Saved entries:

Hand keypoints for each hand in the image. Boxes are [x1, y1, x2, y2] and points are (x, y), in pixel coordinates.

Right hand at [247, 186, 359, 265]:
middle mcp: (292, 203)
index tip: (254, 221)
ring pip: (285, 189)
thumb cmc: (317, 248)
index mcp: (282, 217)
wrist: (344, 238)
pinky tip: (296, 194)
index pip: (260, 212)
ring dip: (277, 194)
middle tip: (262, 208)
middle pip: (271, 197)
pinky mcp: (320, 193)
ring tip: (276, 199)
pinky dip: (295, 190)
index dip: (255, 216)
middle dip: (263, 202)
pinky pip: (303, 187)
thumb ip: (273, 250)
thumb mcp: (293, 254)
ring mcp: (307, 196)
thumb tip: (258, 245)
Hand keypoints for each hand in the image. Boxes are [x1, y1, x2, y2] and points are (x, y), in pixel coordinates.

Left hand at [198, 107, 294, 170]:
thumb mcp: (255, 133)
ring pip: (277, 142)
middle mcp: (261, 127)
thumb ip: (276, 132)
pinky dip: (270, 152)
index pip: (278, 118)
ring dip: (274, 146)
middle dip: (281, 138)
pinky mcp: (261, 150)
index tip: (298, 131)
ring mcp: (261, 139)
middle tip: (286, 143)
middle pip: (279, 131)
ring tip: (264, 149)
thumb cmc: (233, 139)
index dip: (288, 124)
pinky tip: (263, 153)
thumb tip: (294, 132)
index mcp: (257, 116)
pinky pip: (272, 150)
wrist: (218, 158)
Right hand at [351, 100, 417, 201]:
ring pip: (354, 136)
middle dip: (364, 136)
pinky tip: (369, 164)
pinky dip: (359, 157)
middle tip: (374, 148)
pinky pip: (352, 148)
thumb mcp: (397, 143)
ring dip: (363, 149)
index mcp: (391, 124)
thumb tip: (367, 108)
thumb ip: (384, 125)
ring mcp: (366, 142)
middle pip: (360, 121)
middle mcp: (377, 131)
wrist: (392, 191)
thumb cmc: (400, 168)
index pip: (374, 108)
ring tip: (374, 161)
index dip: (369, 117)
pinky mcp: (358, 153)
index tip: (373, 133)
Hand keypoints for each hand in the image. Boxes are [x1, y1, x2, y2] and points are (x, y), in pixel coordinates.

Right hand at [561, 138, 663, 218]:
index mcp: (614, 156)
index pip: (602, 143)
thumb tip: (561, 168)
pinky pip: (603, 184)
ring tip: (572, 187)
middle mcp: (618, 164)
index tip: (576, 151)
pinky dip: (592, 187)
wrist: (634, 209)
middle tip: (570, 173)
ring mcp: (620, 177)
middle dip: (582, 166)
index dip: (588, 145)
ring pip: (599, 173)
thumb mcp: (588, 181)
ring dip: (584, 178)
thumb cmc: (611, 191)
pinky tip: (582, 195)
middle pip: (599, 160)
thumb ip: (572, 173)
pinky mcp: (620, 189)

*Task:*
For each line above that includes the word "hand", make a copy of that line.

*Task response:*
Hand keypoints for each hand in the image. Boxes are [x1, y1, x2, y2] and points are (x, y), in pixel coordinates.
Right hand at [247, 186, 359, 265]:
Hand keypoints for each hand in the image. Boxes are [x1, y1, x2, y2] and points are (x, y), in pixel coordinates.
Left hand at [198, 107, 294, 170]:
Right hand at [351, 100, 417, 201]:
Hand keypoints for each hand in the image. Boxes are [x1, y1, x2, y2] and points are (x, y), in pixel coordinates.
Right hand at [561, 138, 663, 218]:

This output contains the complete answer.